Excerpt =
══════
He was introduced to the celebrated musician of the time and the designer of the Azerbaijani tar, Sadigjan, whose apprentice he later became. By 1895 Pirimov was already widely known in Karabakh as a talented musician who worked with some of the most renowned khanandas of the time. In 1905 he met Jabbar Garyagdioglu and Sasha Ohanezashvili on a wedding in Ganja, and for the next 20 years they were performing as a trio. The ensembled successfully toured the Caucasus, Central Asia, and some of the Middle Eastern cities. He accompanied Garyagdioglu on the tar during the recording of mughamats on vinyl in Riga and Warsaw in 1912, and also performed some pieces solo. Together they appeared in the 1916 Azeri film Neft va milyonlar saltanatinda ("In the Realm of Oil and Millions"). Pirimov's outstanding skills were mentioned by singer Seyid Shushinski who personally witnessed Pirimov's indefatigable playing during Garyagdioglu's five-hour performance of one mughamat.

Later in life Pirimov was also a music consultant to prominent composers such as Muslim Magomayev, Reinhold Glière, Fikrat Amirov, and Gara Garayev. In 1931, Primov was awarded the honorary title of People's Artiste of Azerbaijan.

Gurban Primov married to Nabat khanum Aghalar gizi and issued four children: Asgar, Sara, Tamara, Adela.

He continued to perform until his death at age 84. His last concert took place at the Azerbaijan State Philharmonic Hall on 10 August 1965, followed by his death 19 days later. Pimirov died on 29 August and was buried at the Alley of Honor in Baku.
══════
What the task asks = Reproduce the excerpt between "Later in life" and "Sara, Tamara, Adela.", inclusive, swapping "music consultant" for "musical adviser".
══════
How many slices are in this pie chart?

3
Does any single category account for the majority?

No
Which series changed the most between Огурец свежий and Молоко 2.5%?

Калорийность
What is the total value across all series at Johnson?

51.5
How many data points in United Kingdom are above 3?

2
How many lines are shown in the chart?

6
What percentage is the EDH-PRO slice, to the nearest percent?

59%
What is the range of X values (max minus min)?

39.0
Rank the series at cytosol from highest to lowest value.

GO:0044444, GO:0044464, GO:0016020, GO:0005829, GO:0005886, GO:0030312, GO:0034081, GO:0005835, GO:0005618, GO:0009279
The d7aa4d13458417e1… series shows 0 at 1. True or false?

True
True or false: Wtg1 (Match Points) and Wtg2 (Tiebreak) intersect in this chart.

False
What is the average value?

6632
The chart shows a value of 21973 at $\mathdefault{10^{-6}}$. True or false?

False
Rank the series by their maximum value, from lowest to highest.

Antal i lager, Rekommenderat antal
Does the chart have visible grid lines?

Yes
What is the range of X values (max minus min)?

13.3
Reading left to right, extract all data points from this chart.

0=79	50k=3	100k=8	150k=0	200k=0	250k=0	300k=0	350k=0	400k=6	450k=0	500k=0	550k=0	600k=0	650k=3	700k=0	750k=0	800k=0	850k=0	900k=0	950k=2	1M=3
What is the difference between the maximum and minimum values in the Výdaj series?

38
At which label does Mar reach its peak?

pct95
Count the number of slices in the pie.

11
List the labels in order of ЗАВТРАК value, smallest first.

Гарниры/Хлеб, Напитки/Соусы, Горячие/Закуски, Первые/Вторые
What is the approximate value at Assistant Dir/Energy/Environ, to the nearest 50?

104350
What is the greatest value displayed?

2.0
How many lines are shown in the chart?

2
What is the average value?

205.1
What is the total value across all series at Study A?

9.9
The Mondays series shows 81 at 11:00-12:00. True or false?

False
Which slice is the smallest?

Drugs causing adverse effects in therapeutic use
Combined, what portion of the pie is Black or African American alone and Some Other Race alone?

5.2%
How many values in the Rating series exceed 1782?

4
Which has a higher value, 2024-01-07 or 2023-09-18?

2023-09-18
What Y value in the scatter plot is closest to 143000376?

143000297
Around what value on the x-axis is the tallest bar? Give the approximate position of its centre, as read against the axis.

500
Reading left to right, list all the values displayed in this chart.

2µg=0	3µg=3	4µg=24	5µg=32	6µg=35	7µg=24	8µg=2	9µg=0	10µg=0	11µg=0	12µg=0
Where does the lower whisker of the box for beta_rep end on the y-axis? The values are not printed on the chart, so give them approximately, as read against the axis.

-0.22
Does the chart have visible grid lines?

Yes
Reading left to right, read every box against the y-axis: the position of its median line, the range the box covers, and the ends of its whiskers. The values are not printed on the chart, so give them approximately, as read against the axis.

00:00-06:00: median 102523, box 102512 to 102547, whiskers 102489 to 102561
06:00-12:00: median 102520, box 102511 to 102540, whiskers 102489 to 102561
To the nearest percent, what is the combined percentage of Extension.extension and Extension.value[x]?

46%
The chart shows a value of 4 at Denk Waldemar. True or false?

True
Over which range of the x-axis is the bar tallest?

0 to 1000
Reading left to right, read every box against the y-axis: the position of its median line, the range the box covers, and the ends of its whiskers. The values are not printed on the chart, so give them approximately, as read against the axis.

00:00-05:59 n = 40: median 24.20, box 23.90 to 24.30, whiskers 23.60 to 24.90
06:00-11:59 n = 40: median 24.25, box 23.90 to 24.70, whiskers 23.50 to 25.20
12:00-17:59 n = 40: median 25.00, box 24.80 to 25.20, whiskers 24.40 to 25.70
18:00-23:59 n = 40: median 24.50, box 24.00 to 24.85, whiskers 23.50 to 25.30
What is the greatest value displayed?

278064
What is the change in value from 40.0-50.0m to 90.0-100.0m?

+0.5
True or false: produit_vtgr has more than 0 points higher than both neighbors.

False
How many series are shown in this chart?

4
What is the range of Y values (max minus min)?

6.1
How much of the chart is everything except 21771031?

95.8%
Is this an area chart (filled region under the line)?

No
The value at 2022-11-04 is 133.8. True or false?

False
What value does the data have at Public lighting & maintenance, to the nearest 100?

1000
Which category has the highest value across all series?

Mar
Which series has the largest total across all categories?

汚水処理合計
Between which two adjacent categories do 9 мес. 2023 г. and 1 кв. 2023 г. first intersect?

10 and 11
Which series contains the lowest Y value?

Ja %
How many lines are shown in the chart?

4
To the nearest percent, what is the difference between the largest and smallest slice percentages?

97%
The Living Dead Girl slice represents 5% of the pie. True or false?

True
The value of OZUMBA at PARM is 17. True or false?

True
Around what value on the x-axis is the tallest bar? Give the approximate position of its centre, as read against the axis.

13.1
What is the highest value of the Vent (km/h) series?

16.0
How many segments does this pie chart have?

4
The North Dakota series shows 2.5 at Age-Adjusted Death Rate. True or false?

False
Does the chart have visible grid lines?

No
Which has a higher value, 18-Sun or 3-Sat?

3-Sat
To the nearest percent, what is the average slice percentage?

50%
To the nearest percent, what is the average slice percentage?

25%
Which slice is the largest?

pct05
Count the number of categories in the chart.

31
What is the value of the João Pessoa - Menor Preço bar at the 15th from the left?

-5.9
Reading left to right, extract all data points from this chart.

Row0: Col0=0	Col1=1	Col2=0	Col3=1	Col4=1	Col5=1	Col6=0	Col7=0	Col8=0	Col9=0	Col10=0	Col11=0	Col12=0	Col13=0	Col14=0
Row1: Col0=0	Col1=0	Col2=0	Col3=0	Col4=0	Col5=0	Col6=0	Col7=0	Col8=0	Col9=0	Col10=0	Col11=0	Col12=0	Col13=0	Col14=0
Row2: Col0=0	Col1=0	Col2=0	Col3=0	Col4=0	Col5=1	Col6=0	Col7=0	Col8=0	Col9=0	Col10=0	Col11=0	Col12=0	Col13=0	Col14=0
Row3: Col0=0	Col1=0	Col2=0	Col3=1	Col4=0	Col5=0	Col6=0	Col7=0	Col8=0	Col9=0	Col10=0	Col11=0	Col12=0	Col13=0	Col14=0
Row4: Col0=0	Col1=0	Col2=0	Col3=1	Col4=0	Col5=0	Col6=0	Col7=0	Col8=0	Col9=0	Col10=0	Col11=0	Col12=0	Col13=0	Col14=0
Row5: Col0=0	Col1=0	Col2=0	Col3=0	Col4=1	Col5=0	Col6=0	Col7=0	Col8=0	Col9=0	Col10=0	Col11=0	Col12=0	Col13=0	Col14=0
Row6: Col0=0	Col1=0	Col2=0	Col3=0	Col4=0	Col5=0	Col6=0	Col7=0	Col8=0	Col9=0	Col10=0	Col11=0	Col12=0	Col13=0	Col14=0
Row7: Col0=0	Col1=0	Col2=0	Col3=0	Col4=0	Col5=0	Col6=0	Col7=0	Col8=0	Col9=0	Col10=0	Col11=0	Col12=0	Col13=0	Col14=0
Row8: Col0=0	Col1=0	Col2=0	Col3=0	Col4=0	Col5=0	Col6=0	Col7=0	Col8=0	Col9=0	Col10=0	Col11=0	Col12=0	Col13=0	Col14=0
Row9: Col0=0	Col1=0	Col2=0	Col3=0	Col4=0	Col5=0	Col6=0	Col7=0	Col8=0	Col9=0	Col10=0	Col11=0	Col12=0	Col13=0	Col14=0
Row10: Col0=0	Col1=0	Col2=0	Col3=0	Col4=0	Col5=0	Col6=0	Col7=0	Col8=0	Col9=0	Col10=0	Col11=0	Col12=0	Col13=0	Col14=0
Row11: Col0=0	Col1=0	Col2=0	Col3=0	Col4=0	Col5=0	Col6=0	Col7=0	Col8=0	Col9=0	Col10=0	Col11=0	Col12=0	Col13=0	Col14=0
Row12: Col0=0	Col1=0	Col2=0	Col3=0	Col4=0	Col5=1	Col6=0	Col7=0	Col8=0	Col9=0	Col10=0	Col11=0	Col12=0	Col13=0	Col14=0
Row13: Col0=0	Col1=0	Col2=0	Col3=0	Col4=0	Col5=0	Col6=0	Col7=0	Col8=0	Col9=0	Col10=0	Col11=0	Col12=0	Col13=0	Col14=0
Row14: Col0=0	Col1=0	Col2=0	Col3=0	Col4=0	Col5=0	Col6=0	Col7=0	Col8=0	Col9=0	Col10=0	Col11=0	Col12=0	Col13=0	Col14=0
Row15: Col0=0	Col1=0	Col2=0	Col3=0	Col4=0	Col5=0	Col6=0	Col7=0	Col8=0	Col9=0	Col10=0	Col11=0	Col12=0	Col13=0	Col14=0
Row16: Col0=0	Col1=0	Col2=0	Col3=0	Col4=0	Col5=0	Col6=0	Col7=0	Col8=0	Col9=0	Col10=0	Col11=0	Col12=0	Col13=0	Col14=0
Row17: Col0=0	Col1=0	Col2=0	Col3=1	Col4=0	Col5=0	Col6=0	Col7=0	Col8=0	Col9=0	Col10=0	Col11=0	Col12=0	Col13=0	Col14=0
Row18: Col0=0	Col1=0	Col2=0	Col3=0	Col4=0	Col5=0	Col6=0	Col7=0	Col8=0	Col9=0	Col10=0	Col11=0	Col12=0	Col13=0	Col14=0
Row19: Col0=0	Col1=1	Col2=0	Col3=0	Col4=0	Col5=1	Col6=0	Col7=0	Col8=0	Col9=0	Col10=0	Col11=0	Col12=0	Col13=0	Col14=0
══════
Reply =
Later in life Pirimov was also a musical adviser to prominent composers such as Muslim Magomayev, Reinhold Glière, Fikrat Amirov, and Gara Garayev. In 1931, Primov was awarded the honorary title of People's Artiste of Azerbaijan.

Gurban Primov married to Nabat khanum Aghalar gizi and issued four children: Asgar, Sara, Tamara, Adela.